The main settings are:

  • accessKey: The unique identifier for the S3 account (e.g. 905C97B16AA34C7D8E97, for AWS).
  • secretKey: The secret key associated with the accessKey for authentication.
  • httpProto: The HTTP protocol to be used, either plain http or https .
  • hostAndPort: The HTTP host and optional port (otherwise defaulted according the httpProto; e.g. s3.amazonaws.com).
  • style: It represents how request URLs are created, either path style and virtualHost.
  • awsRegion: Optional parameter to specify the AWS/S3 region, that must be known for AWS signature V4. If given, the style must be virtualHost.

Even when provided in URI, the accessKet and secretKey must be provided as-is (not URI encoded).

The format for the configuration URIs is the following:

s3:${httpProto}://${accessKey}:${secretKey}@${hostAndPort}/?style=${style}

The optional parameter requestTimeout can also be specified in the query string of such URI:

...?style=${style}&requestTimeout=${timeInMilliseconds}

FAQ

When using with AWS, the style virtualHost is recommended.
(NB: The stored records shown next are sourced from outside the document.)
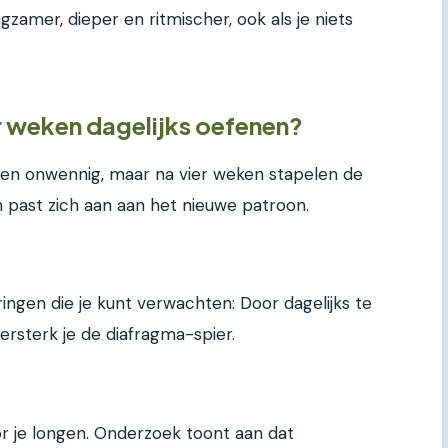
zamer, dieper en ritmischer, ook als je niets
r weken dagelijks oefenen?
ien onwennig, maar na vier weken stapelen de
m past zich aan aan het nieuwe patroon.
ringen die je kunt verwachten: Door dagelijks te
rsterk je de diafragma-spier.
r je longen. Onderzoek toont aan dat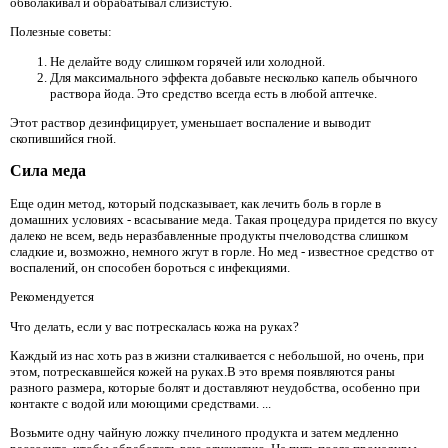
обволакивал и обрабатывал слизистую.
Полезные советы:
Не делайте воду слишком горячей или холодной.
Для максимального эффекта добавьте несколько капель обычного
раствора йода. Это средство всегда есть в любой аптечке.
Этот раствор дезинфицирует, уменьшает воспаление и выводит
скопившийся гной.
Сила меда
Еще один метод, который подсказывает, как лечить боль в горле в
домашних условиях - всасывание меда. Такая процедура придется по вкусу
далеко не всем, ведь неразбавленные продукты пчеловодства слишком
сладкие и, возможно, немного жгут в горле. Но мед - известное средство от
воспалений, он способен бороться с инфекциями.
Рекомендуется
Что делать, если у вас потрескалась кожа на руках?
Каждый из нас хоть раз в жизни сталкивается с небольшой, но очень, при
этом, потрескавшейся кожей на руках.В это время появляются раны
разного размера, которые болят и доставляют неудобства, особенно при
контакте с водой или моющими средствами. ...
Возьмите одну чайную ложку пчелиного продукта и затем медленно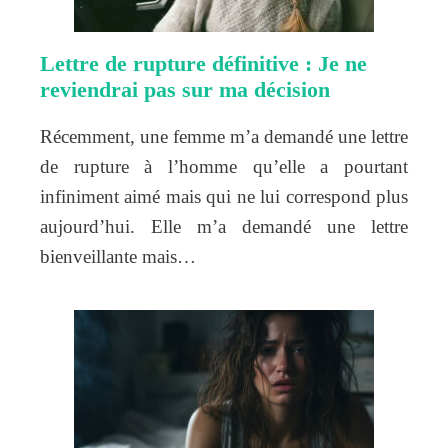
Lettre de rupture définitive : Je ne
reviendrai pas sur ma décision
Récemment, une femme m’a demandé une lettre
de rupture à l’homme qu’elle a pourtant
infiniment aimé mais qui ne lui correspond plus
aujourd’hui. Elle m’a demandé une lettre
bienveillante mais…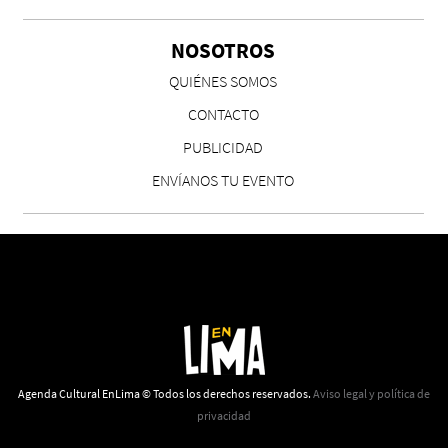
NOSOTROS
QUIÉNES SOMOS
CONTACTO
PUBLICIDAD
ENVÍANOS TU EVENTO
Agenda Cultural EnLima © Todos los derechos reservados.
Aviso legal y política de
privacidad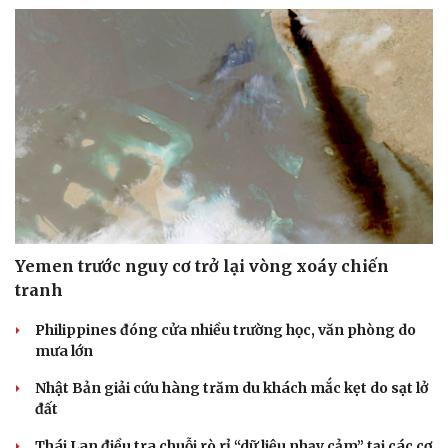
Thể thao
Ô tô - Xe máy
Bóng đá
Ô tô
Lịch thi đấu bóng đá
Xe máy
Thế giới thể thao
Tư vấn
eSports
Hậu trường
Yemen trước nguy cơ trở lại vòng xoáy chiến
tranh
Philippines đóng cửa nhiều trường học, văn phòng do
mưa lớn
Nhật Bản giải cứu hàng trăm du khách mắc kẹt do sạt lở
đất
Thái Lan điều tra chuỗi rò rỉ “dữ liệu nhạy cảm” tại các cơ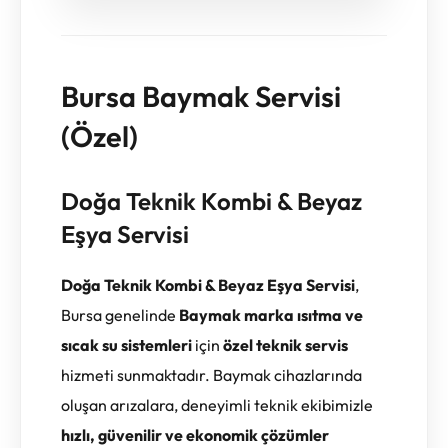
Bursa Baymak Servisi
(Özel)
Doğa Teknik Kombi & Beyaz
Eşya Servisi
Doğa Teknik Kombi & Beyaz Eşya Servisi
,
Bursa genelinde
Baymak marka ısıtma ve
sıcak su sistemleri
için
özel teknik servis
hizmeti sunmaktadır. Baymak cihazlarında
oluşan arızalara, deneyimli teknik ekibimizle
hızlı, güvenilir ve ekonomik çözümler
Without (according your AWS settings), you can get the following error if using the path style.

java.lang.NullPointerException: originalUrl
at com.ning.http.client.uri.UriParser.parse(UriParser.java:X)

Jet lag: A S3 client must be configured with the appropriate system time. Otherwise with S3, the RequestTimeTooSkewed error can occur.

java.lang.IllegalStateException: Could not update the contents of the object [...]. Response (403 / Forbidden): <?xml version="1.0" encoding="UTF-8"?><Error><Code>RequestTimeTooSkewed</Code></Error>

Versioning: When using versioning with S3, you may obtain version id "null" (not null), this is the version assigned to objects on non-versioned buckets. See Managing Objects in a Versioning-Enabled Bucket S3 documentation for more details.

Naming Restrictions: S3 bucket naming restriction applies (3-63 characters long, only lower cases, numbers and hyphens, etc.), it's recommended to use DNS-compliant bucket names.